The core ethics issues relate to deciding what types of inferred features or profiles your organization feels are appropriate and identifying tightly correlated features in data sets that can hide discriminatory treatment.
In this step, machine learning engineers experiment with different algorithms to find the best algorithm for the job, train the model, and verify that the chosen model satisfies performance requirements (e.g., how accurate the model needs to be). Choosing the best model for a particular problem is not only a technical question of identifying the algorithm that performs best for the job.
Data and machine learning scientists should also consider business, ethical, and regulatory requirements when selecting algorithms, which means they should be asking numerous questions.
The final step in the machine learning pipeline is to put the model into production, to use the model to make guesses on new inputs. Many architectures include an API that calls the model for an output and an integration into the application or interface an end user or internal user engages with. Deployment entails choices about how frequently to retrain models — in sporadic batches (daily, weekly, monthly) or in real time. How often the model is updated invokes different privacy and security considerations.
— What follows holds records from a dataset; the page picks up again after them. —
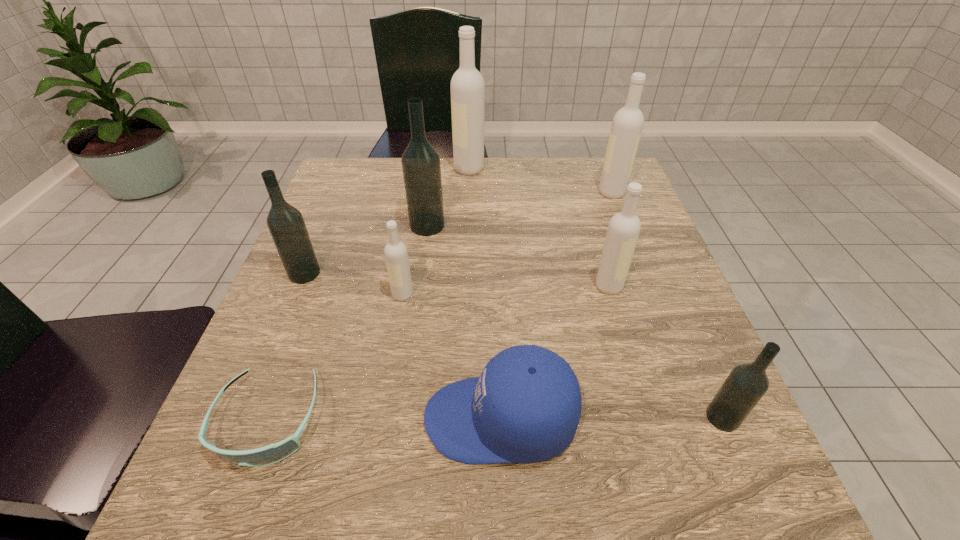
Locate which vodka ranks second in proximity to the leftmost vodka. Please provide its 2D coordinates. Your answer should be formatted as a tuple, i.e. [(x, y)], where the tuple contains the x and y coordinates of a point satisfying the conditions above.

[(421, 167)]

This screenshot has height=540, width=960. Identify the location of white vodka that is the third closest to the shortest object. (467, 84).

The image size is (960, 540). In order to click on the second closest white vodka to the seventh object from left to right in this screenshot , I will do `click(396, 255)`.

Identify which black vodka is the nearest to the rightmost black vodka. Please provide its 2D coordinates. Your answer should be formatted as a tuple, i.e. [(x, y)], where the tuple contains the x and y coordinates of a point satisfying the conditions above.

[(421, 167)]

The height and width of the screenshot is (540, 960). I want to click on black vodka identified as the closest to the second farthest black vodka, so click(421, 167).

Locate an element on the screen. The height and width of the screenshot is (540, 960). blank space that satisfies the following two spatial constraints: 1. on the back side of the farthest black vodka; 2. on the right side of the leftmost vodka is located at coordinates (324, 226).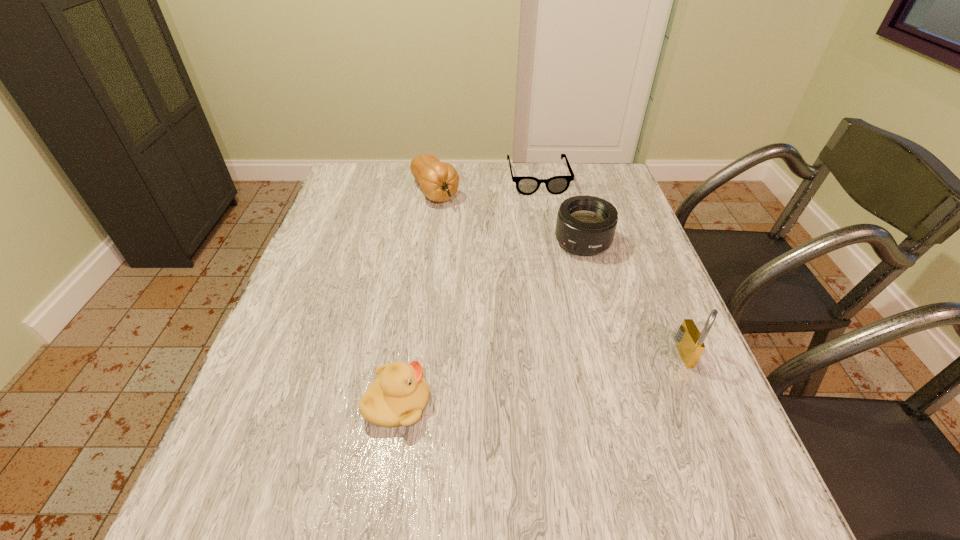
Locate an element on the screen. Image resolution: width=960 pixels, height=540 pixels. telephoto lens positioned at the right edge is located at coordinates (586, 225).

Where is `vacant space at the far edge`? vacant space at the far edge is located at coordinates (466, 192).

This screenshot has width=960, height=540. In the image, there is a desktop. In order to click on free space at the left edge in this screenshot , I will do `click(326, 310)`.

In the image, there is a desktop. In order to click on vacant space at the right edge in this screenshot , I will do `click(639, 389)`.

Find the location of `free space at the far left corner of the desktop`. free space at the far left corner of the desktop is located at coordinates (349, 168).

This screenshot has width=960, height=540. I want to click on vacant space at the near left corner of the desktop, so click(x=292, y=434).

Identify the location of vacant area at the far right corner. This screenshot has width=960, height=540. (585, 162).

Locate an element on the screen. The height and width of the screenshot is (540, 960). vacant space that is in between the gourd and the nearest object is located at coordinates (x=416, y=298).

Find the location of a particular element. Image resolution: width=960 pixels, height=540 pixels. free space between the gourd and the spectacles is located at coordinates (487, 185).

Where is `empty space between the gourd and the padlock`? The image size is (960, 540). empty space between the gourd and the padlock is located at coordinates (562, 273).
Building a machine learning system is a tall order. But getting it right doesn’t just come down to questions of data science. There are also risk and ethical considerations that you need to take into account. The key is to adopt that mindset before you start building your system. That way you’ll save time and ultimately set yourself up for greater success. On the other hand, if you fail to do so or try to go back and think about these issues retroactively, and you might wind up paying a very high price.